§ Work to complete
Repeat each line of the data exactly as written.

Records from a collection
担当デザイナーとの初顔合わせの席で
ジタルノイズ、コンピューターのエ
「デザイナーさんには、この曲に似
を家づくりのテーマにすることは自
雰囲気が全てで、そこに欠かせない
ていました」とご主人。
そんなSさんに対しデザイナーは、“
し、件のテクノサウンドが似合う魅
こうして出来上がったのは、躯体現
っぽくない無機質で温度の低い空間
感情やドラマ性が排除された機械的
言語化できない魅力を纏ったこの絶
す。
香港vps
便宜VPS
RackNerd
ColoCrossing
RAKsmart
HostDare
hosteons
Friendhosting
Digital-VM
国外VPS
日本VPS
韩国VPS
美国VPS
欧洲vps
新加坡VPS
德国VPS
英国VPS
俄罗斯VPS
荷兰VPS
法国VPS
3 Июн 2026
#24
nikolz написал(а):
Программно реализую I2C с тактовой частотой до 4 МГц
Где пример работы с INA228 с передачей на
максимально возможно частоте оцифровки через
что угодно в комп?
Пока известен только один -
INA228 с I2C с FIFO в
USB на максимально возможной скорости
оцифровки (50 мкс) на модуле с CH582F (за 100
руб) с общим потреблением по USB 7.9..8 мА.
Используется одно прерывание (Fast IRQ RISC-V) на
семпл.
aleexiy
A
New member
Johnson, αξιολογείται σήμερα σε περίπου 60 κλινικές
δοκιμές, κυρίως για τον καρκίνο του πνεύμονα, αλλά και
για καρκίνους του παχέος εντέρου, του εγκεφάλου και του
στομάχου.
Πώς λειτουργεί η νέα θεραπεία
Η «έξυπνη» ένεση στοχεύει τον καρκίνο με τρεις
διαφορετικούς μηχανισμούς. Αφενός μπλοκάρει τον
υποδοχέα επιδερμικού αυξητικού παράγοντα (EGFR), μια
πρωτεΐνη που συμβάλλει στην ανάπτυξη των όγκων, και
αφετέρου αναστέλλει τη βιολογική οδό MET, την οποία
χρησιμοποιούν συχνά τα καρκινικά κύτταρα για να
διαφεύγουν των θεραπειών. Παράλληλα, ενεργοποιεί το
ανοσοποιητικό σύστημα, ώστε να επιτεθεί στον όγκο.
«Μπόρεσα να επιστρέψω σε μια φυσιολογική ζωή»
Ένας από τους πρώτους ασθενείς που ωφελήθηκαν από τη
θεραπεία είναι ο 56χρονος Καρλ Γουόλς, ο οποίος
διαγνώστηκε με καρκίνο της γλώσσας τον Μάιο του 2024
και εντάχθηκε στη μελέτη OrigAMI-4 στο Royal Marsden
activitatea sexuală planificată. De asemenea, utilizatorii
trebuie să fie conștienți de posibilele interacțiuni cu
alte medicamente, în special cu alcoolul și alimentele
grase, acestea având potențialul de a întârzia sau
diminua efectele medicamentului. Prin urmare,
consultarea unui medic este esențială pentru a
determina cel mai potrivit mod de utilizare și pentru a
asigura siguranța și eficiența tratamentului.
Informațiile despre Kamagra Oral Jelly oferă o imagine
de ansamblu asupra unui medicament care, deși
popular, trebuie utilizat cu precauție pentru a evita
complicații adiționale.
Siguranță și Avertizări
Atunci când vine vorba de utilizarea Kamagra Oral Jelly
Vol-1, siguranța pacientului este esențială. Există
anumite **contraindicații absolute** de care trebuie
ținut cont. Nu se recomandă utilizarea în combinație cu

§ Answer to this problem
担当デザイナーとの初顔合わせの席で
ジタルノイズ、コンピューターのエ
「デザイナーさんには、この曲に似
を家づくりのテーマにすることは自
雰囲気が全てで、そこに欠かせない
ていました」とご主人。
そんなSさんに対しデザイナーは、“
し、件のテクノサウンドが似合う魅
こうして出来上がったのは、躯体現
っぽくない無機質で温度の低い空間
感情やドラマ性が排除された機械的
言語化できない魅力を纏ったこの絶
す。
香港vps
便宜VPS
RackNerd
ColoCrossing
RAKsmart
HostDare
hosteons
Friendhosting
Digital-VM
国外VPS
日本VPS
韩国VPS
美国VPS
欧洲vps
新加坡VPS
德国VPS
英国VPS
俄罗斯VPS
荷兰VPS
法国VPS
3 Июн 2026
#24
nikolz написал(а):
Программно реализую I2C с тактовой частотой до 4 МГц
Где пример работы с INA228 с передачей на
максимально возможно частоте оцифровки через
что угодно в комп?
Пока известен только один -
INA228 с I2C с FIFO в
USB на максимально возможной скорости
оцифровки (50 мкс) на модуле с CH582F (за 100
руб) с общим потреблением по USB 7.9..8 мА.
Используется одно прерывание (Fast IRQ RISC-V) на
семпл.
aleexiy
A
New member
Johnson, αξιολογείται σήμερα σε περίπου 60 κλινικές
δοκιμές, κυρίως για τον καρκίνο του πνεύμονα, αλλά και
για καρκίνους του παχέος εντέρου, του εγκεφάλου και του
στομάχου.
Πώς λειτουργεί η νέα θεραπεία
Η «έξυπνη» ένεση στοχεύει τον καρκίνο με τρεις
διαφορετικούς μηχανισμούς. Αφενός μπλοκάρει τον
υποδοχέα επιδερμικού αυξητικού παράγοντα (EGFR), μια
πρωτεΐνη που συμβάλλει στην ανάπτυξη των όγκων, και
αφετέρου αναστέλλει τη βιολογική οδό MET, την οποία
χρησιμοποιούν συχνά τα καρκινικά κύτταρα για να
διαφεύγουν των θεραπειών. Παράλληλα, ενεργοποιεί το
ανοσοποιητικό σύστημα, ώστε να επιτεθεί στον όγκο.
«Μπόρεσα να επιστρέψω σε μια φυσιολογική ζωή»
Ένας από τους πρώτους ασθενείς που ωφελήθηκαν από τη
θεραπεία είναι ο 56χρονος Καρλ Γουόλς, ο οποίος
διαγνώστηκε με καρκίνο της γλώσσας τον Μάιο του 2024
και εντάχθηκε στη μελέτη OrigAMI-4 στο Royal Marsden
activitatea sexuală planificată. De asemenea, utilizatorii
trebuie să fie conștienți de posibilele interacțiuni cu
alte medicamente, în special cu alcoolul și alimentele
grase, acestea având potențialul de a întârzia sau
diminua efectele medicamentului. Prin urmare,
consultarea unui medic este esențială pentru a
determina cel mai potrivit mod de utilizare și pentru a
asigura siguranța și eficiența tratamentului.
Informațiile despre Kamagra Oral Jelly oferă o imagine
de ansamblu asupra unui medicament care, deși
popular, trebuie utilizat cu precauție pentru a evita
complicații adiționale.
Siguranță și Avertizări
Atunci când vine vorba de utilizarea Kamagra Oral Jelly
Vol-1, siguranța pacientului este esențială. Există
anumite **contraindicații absolute** de care trebuie
ținut cont. Nu se recomandă utilizarea în combinație cu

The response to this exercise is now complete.